For July 4, SCS had two NASCAR races (5.2 and 4.9 breakout) using basic weekly rules, with three minutes on, two off to get as close to 250 laps as possible.

5.2 Breakout NASCAR
1. Erik 255
2. Austin 236
3. JP 236
4. Randall 212
5. Don 207
6. Robert 152

Fastest Lap: Austin, 5.210362s, Red Lane

Erik kept ahead of the field all day by staying on the track. Jockeying for second position was a three-way race until Randall had troubles, and in the end Austin got it by just a few feet over JP. Robert was running his first race in 15 years without much practice.



4.9 Breakout NASCAR
1. Jeremy 278
2. Buddy 276
3. Tom M. 266
4. Lil Wes 263
5. Bob 255

Fastest Lap: Buddy, 4.936583s, White Lane

Just about everyone except the eventual winner had trouble at some point in this race. Buddy had a good shot but broke out too many times. Both Tom and Wes fell out of contention with compounding problems during the race. Even so, everyone had a good time!

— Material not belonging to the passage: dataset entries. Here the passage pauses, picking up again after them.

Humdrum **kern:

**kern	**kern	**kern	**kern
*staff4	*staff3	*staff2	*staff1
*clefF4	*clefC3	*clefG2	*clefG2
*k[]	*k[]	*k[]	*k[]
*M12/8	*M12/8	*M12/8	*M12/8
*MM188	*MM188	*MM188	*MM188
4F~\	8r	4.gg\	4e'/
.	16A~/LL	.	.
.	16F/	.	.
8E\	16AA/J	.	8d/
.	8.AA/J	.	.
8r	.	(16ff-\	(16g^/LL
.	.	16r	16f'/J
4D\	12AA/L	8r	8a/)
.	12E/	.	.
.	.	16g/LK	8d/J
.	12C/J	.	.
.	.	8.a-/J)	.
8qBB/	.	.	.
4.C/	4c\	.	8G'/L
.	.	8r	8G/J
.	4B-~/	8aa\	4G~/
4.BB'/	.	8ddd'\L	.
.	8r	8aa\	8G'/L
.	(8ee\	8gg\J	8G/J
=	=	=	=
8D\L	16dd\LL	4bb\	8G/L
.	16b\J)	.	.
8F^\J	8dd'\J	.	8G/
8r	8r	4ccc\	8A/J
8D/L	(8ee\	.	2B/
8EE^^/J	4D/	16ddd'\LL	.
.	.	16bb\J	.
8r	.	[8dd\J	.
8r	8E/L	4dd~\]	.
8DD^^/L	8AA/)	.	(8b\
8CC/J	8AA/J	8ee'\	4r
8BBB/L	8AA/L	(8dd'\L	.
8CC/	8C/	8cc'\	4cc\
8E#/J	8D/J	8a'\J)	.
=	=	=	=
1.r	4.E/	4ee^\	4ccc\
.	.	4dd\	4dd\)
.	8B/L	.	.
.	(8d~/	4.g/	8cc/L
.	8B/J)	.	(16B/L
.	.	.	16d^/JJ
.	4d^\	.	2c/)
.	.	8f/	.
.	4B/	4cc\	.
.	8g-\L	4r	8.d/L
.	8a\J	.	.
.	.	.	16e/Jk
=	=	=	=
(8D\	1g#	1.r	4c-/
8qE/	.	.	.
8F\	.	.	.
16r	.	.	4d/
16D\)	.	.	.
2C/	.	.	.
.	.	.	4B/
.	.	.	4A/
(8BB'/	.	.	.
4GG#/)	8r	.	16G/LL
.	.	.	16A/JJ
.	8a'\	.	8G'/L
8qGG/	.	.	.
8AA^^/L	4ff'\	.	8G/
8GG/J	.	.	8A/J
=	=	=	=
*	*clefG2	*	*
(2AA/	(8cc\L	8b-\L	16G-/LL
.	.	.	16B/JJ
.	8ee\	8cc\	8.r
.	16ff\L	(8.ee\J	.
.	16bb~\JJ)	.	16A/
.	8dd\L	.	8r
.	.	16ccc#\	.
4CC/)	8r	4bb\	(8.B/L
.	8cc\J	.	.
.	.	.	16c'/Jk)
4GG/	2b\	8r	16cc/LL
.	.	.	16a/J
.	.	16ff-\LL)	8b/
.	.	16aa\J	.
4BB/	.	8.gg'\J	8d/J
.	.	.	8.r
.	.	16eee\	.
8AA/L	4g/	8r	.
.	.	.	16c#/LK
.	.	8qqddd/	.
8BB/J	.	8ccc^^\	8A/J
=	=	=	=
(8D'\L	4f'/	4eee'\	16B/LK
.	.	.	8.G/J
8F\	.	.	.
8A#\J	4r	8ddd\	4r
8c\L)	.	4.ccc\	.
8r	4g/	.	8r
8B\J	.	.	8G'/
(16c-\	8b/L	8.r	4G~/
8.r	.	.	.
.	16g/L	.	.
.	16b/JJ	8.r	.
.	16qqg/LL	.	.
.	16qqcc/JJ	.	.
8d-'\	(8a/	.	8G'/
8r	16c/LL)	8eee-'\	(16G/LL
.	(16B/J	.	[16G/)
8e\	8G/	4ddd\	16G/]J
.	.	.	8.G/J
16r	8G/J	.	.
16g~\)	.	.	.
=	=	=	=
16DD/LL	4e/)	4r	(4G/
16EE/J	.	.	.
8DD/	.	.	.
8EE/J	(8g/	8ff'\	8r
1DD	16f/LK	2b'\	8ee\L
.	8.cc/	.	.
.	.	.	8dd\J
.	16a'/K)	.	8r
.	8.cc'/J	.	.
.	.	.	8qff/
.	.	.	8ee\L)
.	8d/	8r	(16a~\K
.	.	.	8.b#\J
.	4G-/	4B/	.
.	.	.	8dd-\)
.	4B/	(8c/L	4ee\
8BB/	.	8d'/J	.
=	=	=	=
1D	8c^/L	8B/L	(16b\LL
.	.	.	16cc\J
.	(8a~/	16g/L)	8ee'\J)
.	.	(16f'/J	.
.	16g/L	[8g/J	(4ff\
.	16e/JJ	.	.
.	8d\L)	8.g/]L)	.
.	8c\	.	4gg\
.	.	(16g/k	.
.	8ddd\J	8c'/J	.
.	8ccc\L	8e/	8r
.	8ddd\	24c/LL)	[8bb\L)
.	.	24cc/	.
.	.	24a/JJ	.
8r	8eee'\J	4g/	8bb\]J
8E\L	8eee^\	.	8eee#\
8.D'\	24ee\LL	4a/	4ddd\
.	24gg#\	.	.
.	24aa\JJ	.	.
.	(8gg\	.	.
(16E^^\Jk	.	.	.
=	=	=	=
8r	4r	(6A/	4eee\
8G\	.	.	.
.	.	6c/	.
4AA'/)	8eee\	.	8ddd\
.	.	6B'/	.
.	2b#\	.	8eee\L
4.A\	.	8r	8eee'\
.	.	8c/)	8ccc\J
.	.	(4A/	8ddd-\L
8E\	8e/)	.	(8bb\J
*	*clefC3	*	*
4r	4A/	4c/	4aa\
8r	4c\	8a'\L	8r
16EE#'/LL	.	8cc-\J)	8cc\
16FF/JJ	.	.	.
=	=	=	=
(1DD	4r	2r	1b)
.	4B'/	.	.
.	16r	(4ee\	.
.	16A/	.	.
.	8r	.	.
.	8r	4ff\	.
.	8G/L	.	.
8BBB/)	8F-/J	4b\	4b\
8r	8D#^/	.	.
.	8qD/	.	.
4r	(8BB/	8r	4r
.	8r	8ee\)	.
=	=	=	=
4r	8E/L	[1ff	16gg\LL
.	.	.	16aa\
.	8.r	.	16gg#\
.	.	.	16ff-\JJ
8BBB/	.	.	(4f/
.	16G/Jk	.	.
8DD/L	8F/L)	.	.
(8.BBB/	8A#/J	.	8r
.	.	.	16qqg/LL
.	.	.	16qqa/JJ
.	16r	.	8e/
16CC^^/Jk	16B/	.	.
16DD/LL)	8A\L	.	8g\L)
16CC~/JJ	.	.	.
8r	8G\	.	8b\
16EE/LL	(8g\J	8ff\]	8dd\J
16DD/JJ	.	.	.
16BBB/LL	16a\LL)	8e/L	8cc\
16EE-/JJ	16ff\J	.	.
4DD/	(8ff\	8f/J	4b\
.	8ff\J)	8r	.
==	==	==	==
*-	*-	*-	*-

At the end of the day, we had a raffle with a ticket for each racer and extras for the concourse winner (Austin's Corn Flakes car) and tickets sold for 2/$1. JP got both the big prizes, a new 16D motor and a new JK Products Cheetah 11 D-Can chassis!


----------



## jax-red-evo9 (May 30, 2007)

i was 3 laps up on buddy so i broke out 1 time for fun


----------



## SCSHobbies (Sep 8, 2006)

Thanks for posting for me Erik.

Jeremy played the Breakout game just right... I really did not think it would breakout, I had been running it WAO the whole race and it was not a problem until RED of all lanes. 

Good run Erik and Jeremy.


See everyone Saturday.


----------



## Ragnar (Aug 22, 2006)

I congratulate all of the racers for the great sportmanship evidenced by all of them. :thumbsup: 

Good runs were made by both Jeremy and Erik. They both staid out of trouble and kept thrir car in the slot to win their class. :thumbsup: :thumbsup:


----------



## jax-red-evo9 (May 30, 2007)

erik do you have the pictures from the race...? if so can you post the pictures up please


----------